I have never particularly liked impersonators. To me they are the fat guys in poorly made jumpsuits that after Elvis death helped cement the image of Elvis as a fat fool in too tight outfits.

It's interesting to read what Elvis himself (or his secretary or whatever) thought of impersonators. Do develop your own special talents, he writes in a letter to a happy winner of a contest somewhere.

I didn't think EPE liked impersonators either, but I guess it's money talking. EPE has even released a Elvis karaoke DVD set this summer.
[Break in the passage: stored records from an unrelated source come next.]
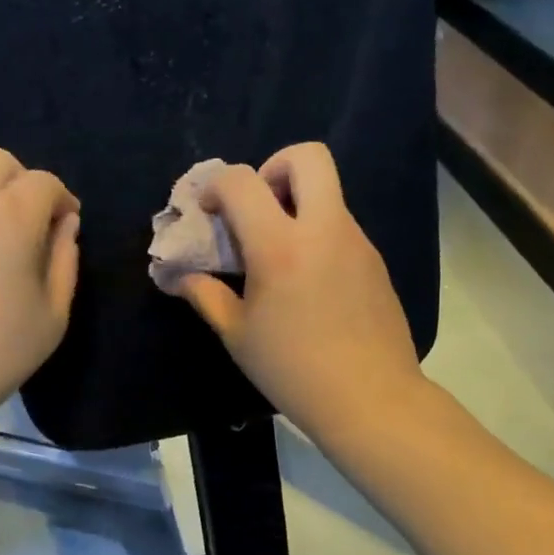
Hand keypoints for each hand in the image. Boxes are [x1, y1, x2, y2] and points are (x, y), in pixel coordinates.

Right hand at [178, 143, 426, 442]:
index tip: (209, 212)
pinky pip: (340, 225)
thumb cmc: (292, 370)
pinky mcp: (374, 260)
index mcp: (280, 247)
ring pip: (327, 192)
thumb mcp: (237, 335)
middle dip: (274, 166)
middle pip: (307, 156)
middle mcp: (323, 229)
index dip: (217, 186)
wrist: (370, 398)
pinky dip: (317, 233)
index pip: (243, 181)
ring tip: (278, 254)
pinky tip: (307, 282)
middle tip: (257, 208)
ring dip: (296, 204)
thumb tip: (179, 277)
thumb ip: (205, 295)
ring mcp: (356, 241)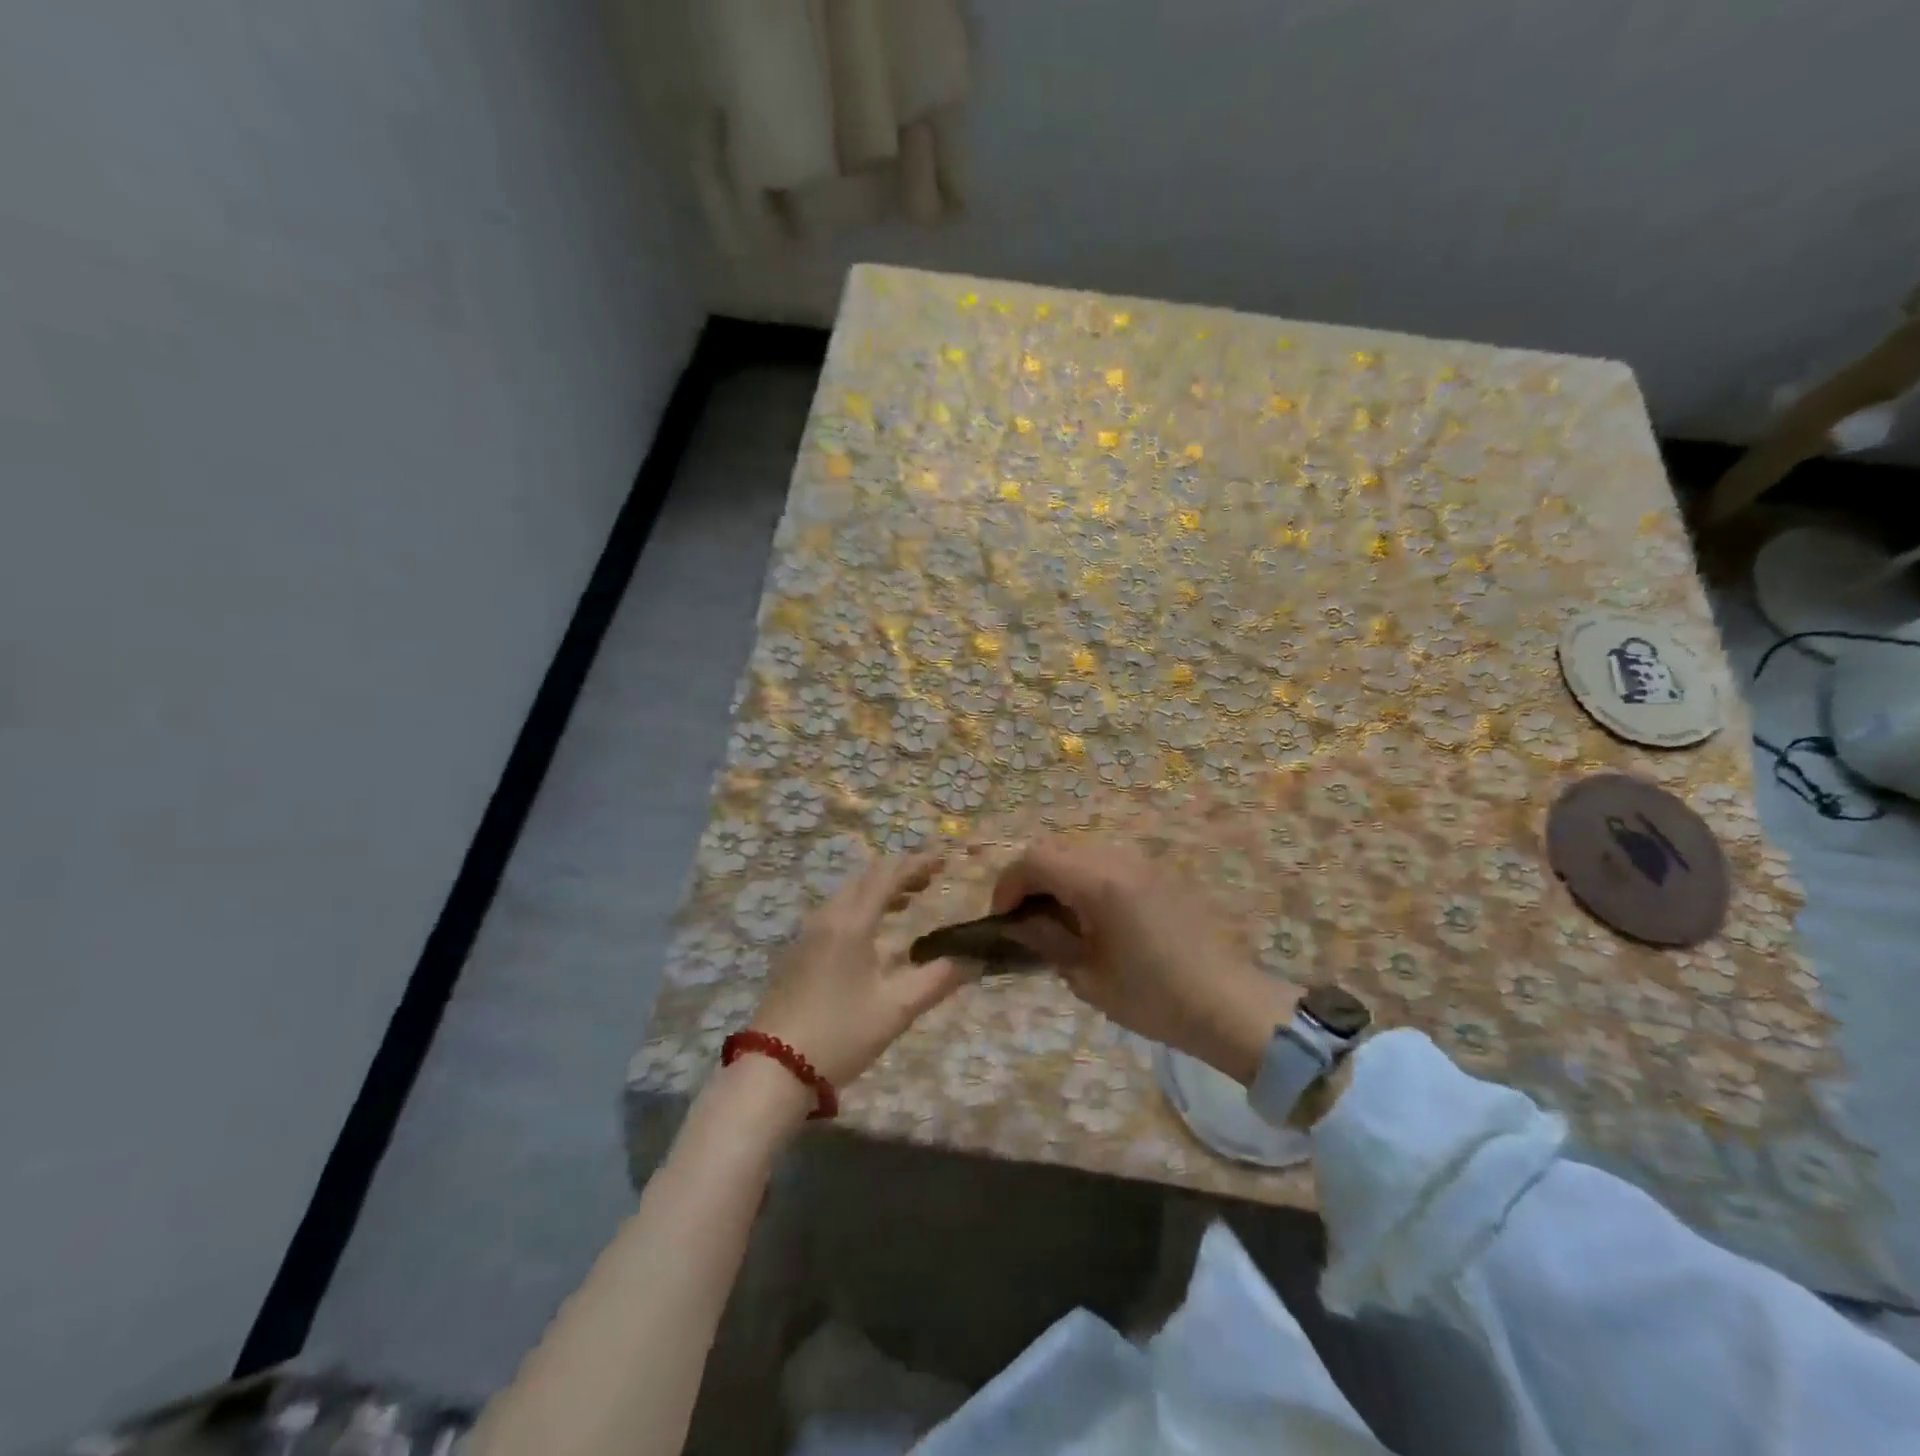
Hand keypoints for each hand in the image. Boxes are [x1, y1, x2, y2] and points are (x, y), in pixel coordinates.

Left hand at [750, 851, 966, 1090]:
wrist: (774, 1069)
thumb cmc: (840, 1034)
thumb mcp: (896, 1010)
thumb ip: (938, 980)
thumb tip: (974, 960)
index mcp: (851, 923)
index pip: (887, 875)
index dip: (917, 863)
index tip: (943, 860)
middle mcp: (827, 918)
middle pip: (865, 878)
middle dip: (899, 872)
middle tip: (930, 879)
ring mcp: (807, 934)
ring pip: (848, 894)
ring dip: (879, 890)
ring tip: (909, 900)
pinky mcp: (797, 953)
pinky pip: (835, 913)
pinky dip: (861, 907)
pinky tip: (874, 933)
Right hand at [991, 835, 1297, 1084]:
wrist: (1227, 1003)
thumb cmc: (1154, 997)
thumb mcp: (1087, 976)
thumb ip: (1046, 939)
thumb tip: (1020, 923)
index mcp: (1098, 882)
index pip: (1034, 860)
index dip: (1008, 885)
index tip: (1003, 920)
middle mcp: (1118, 858)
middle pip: (1054, 849)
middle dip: (1030, 880)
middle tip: (1024, 920)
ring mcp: (1141, 861)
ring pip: (1080, 852)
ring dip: (1058, 877)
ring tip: (1057, 921)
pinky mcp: (1157, 871)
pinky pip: (1106, 861)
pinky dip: (1084, 879)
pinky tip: (1092, 917)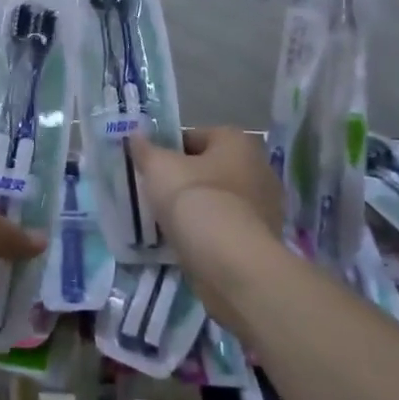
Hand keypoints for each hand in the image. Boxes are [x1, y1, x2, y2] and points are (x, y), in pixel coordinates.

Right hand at [128, 127, 286, 344]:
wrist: (231, 264)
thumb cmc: (195, 200)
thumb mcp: (158, 168)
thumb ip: (145, 149)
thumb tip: (135, 136)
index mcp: (237, 142)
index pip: (194, 136)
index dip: (167, 148)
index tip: (147, 166)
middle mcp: (258, 167)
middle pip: (208, 168)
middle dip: (182, 178)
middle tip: (154, 192)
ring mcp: (264, 206)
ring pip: (216, 199)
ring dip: (195, 207)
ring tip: (165, 220)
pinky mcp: (261, 239)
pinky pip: (224, 226)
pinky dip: (207, 231)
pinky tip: (185, 241)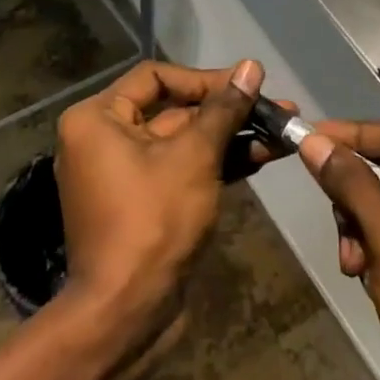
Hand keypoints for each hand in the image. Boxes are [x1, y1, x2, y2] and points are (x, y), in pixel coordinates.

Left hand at [53, 59, 263, 344]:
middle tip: (278, 110)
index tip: (247, 87)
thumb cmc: (153, 221)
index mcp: (98, 118)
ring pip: (183, 143)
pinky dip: (216, 165)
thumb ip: (223, 110)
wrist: (127, 313)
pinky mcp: (144, 204)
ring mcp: (123, 174)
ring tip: (282, 135)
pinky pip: (181, 171)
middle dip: (227, 112)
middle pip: (172, 110)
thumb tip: (250, 66)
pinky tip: (260, 159)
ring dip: (230, 138)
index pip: (155, 77)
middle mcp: (103, 139)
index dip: (205, 80)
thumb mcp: (194, 157)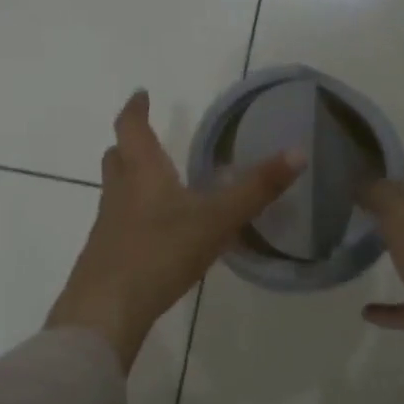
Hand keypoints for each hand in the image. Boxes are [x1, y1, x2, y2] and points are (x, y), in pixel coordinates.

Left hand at [47, 90, 302, 369]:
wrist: (106, 310)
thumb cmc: (160, 252)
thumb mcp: (217, 219)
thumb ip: (256, 189)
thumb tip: (298, 151)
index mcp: (142, 173)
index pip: (131, 127)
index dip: (136, 108)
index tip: (141, 94)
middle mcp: (119, 193)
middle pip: (116, 158)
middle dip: (129, 144)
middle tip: (146, 139)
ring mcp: (107, 226)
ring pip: (115, 191)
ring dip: (130, 180)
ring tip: (156, 184)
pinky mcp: (104, 256)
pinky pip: (118, 223)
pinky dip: (133, 216)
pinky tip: (155, 234)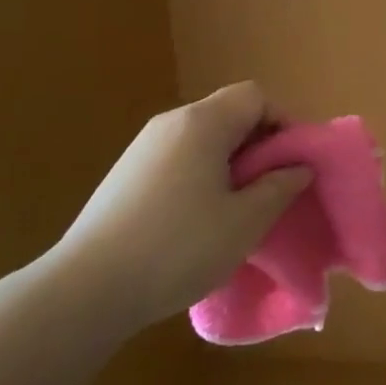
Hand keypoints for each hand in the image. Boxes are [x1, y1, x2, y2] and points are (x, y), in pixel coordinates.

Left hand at [50, 82, 311, 333]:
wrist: (87, 289)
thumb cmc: (178, 248)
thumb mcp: (244, 222)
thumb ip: (279, 187)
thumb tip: (298, 167)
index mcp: (202, 123)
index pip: (255, 96)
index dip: (282, 122)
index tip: (292, 164)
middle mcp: (171, 122)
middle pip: (228, 113)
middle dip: (258, 145)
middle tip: (270, 190)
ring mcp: (142, 147)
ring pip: (202, 138)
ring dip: (229, 163)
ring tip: (236, 209)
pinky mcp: (125, 174)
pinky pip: (178, 158)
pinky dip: (200, 175)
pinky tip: (196, 221)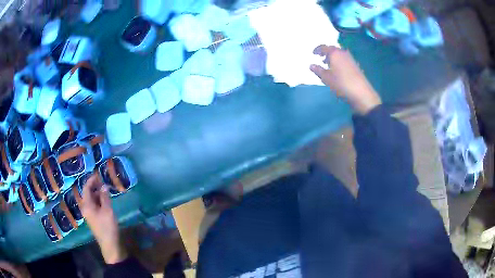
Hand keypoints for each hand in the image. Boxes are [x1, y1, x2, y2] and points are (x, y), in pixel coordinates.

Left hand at [81, 173, 126, 263]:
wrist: (109, 244)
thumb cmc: (107, 227)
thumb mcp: (107, 210)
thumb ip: (105, 197)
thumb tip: (104, 186)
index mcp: (86, 205)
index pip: (86, 188)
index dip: (91, 180)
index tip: (98, 174)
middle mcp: (85, 208)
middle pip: (88, 193)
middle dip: (95, 186)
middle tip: (103, 182)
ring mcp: (89, 214)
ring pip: (91, 199)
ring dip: (97, 193)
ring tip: (106, 190)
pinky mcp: (93, 218)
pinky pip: (94, 205)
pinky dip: (99, 200)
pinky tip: (105, 201)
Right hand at [310, 45, 381, 114]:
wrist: (361, 93)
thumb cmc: (341, 84)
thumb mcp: (326, 78)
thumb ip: (318, 70)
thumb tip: (311, 65)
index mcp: (334, 53)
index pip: (324, 47)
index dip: (317, 49)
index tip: (313, 53)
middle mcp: (343, 53)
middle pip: (333, 49)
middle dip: (326, 53)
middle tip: (321, 58)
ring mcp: (351, 59)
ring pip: (340, 54)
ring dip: (333, 58)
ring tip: (329, 65)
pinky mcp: (356, 65)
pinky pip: (345, 60)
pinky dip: (339, 62)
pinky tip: (338, 70)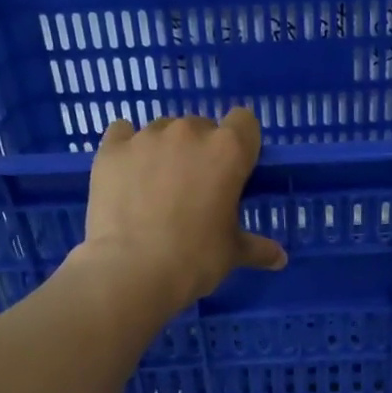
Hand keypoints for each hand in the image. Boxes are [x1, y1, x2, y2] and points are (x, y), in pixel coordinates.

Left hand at [78, 108, 286, 311]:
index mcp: (228, 151)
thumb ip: (257, 248)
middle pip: (202, 127)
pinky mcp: (111, 149)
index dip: (241, 144)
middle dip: (201, 151)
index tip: (234, 171)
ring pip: (162, 130)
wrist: (132, 270)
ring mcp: (147, 137)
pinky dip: (127, 149)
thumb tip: (280, 258)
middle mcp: (189, 132)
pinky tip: (127, 174)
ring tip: (156, 187)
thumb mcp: (233, 254)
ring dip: (165, 150)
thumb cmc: (195, 259)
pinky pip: (122, 133)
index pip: (245, 122)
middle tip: (194, 189)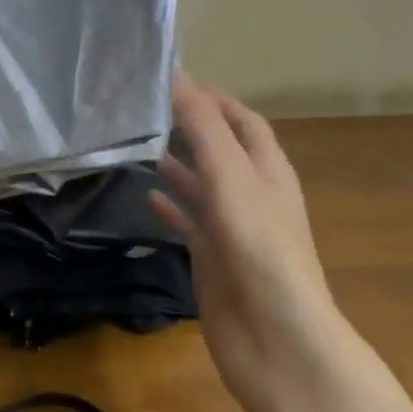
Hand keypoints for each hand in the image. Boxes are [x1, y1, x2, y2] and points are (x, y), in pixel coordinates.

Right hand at [150, 73, 339, 405]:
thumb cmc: (257, 246)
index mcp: (267, 169)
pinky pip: (190, 222)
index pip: (242, 120)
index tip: (172, 78)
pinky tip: (147, 197)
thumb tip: (177, 75)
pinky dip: (172, 206)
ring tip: (140, 145)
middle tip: (144, 109)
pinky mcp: (213, 257)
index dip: (213, 98)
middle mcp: (251, 193)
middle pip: (220, 149)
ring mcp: (232, 227)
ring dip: (178, 164)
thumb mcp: (230, 175)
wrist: (273, 336)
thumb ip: (203, 126)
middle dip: (190, 127)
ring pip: (202, 185)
But on the other hand, who am I to judge. Two years back, when I was in Memphis, I recorded "Walk A Mile In My Shoes" to a karaoke track at Sun records, and I admit that I didn't try to sound like the Beatles!

Friday, August 17, 2007

Duets - good, bad and beautiful

Watched the new Lisa Marie and Elvis duet of "In The Ghetto" for the first time. Have to admit I wasn’t overly impressed. Liked her first attempt on "Don’t Cry Daddy" more. In that one, father and daughter interacted in a more obvious way by being on the screen at the same time and the message, although sentimental there as well, worked better. By the way, there’s a lot of guns lying around in the new duet, any chance some of them belonged to Elvis?!

Another posthumous duet is the one between Elvis and Celine Dion singing "If I Can Dream" on American Idol a few months ago. Not to bad, but listening to Celine always makes me think of the Titanic.

Speaking of duets, I remember when I bought "The Lady Loves Me" when it was released back in 1983 as a single. Hearing Ann Margret singing that she would rather dine with Frankenstein than with Elvis was kind of funny, but I always preferred the other side of the single which was "I Can Help".

So maybe Elvis-duets aren’t the thing for me. "There Is Nothing Like A Song" with Elvis and Nancy Sinatra definitely isn’t one of my favourites either. But there is always an exception to the rule, I guess. When Elvis sighs at the end of the duet version of "Today, Tomorrow And Forever" with Ann Margret, I don’t think the reason is the quality of the song but the woman standing next to him.

Thursday, August 16, 2007

It was 30 years ago today

What better day than today to start my own Elvisblog, something I’ve been thinking about doing for some time now.

This morning, I was interviewed on national radio about why Elvis continues to fascinate and attract people. After a moments thought it dawned on me that the answer really was quite simple and obvious - the man is so damn good. He sings all kinds; rock, blues, gospel, country, soul, even funk. The guy didn’t write his own songs and still he makes them his own. Then you got to have something.

Of course, marketing by BMG and Elvis Presley Enterprises help him along, but marketing is nothing without a good product, right!?

By the way, received my copy of the new "That’s The Way It Is" DVD and man was I disappointed. The picture and sound quality of the bonus material was way below standard. Nice watching Elvis eating hamburgers, though!